As an aside, in my view the legitimate reasons to not use LLVM would have been (1) compile times and (2) that precise GC, which Go didn't ship with but which was added not too long thereafter, was hard in LLVM at the time due to SelectionDAG and lower layers losing the difference between integer and pointer.
> you can simply forbid pointers into the stack. This means that your GC doesn't need to be moving. I believe that's what Go does
I might have misunderstood your comment, but FWIW, Go does allow pointers into the stack from the stack.
When resizing/moving/copying a stack, the Go runtime does indeed find those pointers (via a stack map) and adjust them to point to the new stack locations. For example:
(The growable stacks I think replaced the segmented stacks circa Go 1.3 or so; I can't speak to whether they were contemplating growable stacks in the early days whilst considering whether to start their project with the Plan 9 toolchain, LLVM, or GCC, but to your broader point, they were likely considering multiple factors, including how quickly they could adapt the Plan 9 toolchain).

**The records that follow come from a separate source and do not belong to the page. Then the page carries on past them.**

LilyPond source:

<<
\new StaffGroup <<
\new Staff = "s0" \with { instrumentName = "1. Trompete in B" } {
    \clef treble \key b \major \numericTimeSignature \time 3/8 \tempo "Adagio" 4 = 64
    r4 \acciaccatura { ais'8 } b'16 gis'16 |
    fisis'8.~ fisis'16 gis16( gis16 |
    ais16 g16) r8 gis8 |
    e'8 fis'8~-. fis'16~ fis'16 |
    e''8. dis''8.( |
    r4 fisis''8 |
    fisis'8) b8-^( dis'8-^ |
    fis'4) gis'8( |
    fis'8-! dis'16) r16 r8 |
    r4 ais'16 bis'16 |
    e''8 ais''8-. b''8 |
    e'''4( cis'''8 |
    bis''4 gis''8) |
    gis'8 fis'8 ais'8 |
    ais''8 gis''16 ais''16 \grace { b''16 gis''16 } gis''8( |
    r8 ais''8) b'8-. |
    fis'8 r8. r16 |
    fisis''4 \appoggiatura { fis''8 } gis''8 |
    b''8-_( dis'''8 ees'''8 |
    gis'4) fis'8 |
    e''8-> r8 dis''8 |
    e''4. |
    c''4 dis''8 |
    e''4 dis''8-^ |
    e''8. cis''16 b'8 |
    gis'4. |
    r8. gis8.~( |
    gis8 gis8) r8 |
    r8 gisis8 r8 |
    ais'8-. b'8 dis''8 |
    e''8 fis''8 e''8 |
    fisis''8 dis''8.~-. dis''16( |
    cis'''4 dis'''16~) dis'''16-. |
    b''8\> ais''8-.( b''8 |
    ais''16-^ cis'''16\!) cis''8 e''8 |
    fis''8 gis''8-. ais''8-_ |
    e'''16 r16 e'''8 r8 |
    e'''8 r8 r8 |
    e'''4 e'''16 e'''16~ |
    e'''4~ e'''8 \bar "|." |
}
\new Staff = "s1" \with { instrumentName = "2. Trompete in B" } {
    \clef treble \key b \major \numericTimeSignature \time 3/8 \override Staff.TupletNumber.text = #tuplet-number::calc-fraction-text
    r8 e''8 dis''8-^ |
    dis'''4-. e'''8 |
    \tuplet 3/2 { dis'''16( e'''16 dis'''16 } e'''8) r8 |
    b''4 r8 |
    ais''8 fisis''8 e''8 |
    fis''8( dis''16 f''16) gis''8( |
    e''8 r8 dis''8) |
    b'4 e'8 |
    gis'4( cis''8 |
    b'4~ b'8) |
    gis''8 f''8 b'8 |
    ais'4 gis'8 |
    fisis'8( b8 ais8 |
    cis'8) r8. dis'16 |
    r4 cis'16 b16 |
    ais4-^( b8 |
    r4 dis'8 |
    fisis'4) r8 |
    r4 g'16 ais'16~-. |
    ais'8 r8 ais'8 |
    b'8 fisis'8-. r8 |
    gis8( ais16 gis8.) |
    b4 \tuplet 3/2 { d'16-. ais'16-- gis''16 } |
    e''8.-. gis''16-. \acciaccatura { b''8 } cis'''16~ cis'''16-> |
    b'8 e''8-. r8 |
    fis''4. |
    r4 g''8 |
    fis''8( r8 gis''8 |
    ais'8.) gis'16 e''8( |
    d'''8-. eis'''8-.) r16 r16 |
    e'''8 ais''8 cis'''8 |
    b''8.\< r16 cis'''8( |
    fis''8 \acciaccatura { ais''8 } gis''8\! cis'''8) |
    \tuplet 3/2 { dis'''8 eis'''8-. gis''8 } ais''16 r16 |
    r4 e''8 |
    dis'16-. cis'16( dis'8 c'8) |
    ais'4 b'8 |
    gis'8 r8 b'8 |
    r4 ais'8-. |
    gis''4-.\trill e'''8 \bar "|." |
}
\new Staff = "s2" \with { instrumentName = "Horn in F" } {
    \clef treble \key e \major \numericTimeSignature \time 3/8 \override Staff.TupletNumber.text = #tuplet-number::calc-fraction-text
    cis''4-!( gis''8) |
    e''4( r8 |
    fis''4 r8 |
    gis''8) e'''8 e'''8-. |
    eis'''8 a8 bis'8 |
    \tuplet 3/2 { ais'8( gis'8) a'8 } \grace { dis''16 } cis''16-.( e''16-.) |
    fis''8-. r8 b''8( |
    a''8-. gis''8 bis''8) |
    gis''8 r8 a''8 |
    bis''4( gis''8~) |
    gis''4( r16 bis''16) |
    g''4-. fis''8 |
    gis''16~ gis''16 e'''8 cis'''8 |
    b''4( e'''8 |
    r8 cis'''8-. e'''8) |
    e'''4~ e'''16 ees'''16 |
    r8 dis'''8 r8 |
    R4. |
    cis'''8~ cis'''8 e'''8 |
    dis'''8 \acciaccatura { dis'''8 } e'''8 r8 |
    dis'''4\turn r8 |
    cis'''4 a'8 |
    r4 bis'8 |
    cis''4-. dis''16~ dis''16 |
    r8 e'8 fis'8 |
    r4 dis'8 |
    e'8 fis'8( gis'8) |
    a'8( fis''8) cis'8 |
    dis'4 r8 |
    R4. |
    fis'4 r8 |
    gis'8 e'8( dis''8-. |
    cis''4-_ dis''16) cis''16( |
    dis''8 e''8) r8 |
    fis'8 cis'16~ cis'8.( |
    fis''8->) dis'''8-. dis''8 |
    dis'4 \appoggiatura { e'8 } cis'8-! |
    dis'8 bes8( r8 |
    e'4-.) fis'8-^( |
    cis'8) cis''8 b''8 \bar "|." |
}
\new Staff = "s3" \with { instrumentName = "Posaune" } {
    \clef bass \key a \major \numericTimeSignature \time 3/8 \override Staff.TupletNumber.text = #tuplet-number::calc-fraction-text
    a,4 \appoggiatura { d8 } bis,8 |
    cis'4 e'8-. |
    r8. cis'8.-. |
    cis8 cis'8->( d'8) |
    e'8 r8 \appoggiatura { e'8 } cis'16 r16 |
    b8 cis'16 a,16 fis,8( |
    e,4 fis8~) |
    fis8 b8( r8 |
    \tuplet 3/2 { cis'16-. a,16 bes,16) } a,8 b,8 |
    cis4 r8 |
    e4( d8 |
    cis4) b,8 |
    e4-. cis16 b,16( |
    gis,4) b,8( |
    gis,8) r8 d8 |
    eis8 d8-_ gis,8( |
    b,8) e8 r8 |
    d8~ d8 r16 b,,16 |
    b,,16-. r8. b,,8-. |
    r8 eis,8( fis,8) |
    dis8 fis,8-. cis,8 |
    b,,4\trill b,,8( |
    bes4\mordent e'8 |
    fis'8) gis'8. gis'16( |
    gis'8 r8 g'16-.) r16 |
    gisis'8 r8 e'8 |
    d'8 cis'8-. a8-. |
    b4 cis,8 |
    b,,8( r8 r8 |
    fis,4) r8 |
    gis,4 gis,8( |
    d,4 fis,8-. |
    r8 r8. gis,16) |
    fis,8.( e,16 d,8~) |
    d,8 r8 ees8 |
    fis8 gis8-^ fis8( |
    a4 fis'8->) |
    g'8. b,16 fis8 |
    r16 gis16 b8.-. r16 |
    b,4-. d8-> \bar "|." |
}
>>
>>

> SelectionDAG and lower layers losing the difference between integer and pointer
Doesn't pointer-provenance support address this point nowadays? AIUI, a barebones version of what amounts to provenance ("pointer safety" IIRC) was even included in the C++ standard as a gesture towards GC support. It's been removed from the upcoming version of the standard, having become redundant.
I think CHERI addresses the issue, but I don't know how much of that is in upstream LLVM. Pointer provenance as used for optimization mostly affects the IR-level optimizations, not CodeGen ones.
In any case, Azul's work addresses the GC metadata problem nowadays.
They eventually moved away from segmented stacks, right? In Go 1.3, released 2014. (Due to the "hot spot" issue.[1]) So while the ability to experiment was valuable, this specific example is not, like, perfect.
(He cites this as an example of the benefit of that decision, not the only benefit).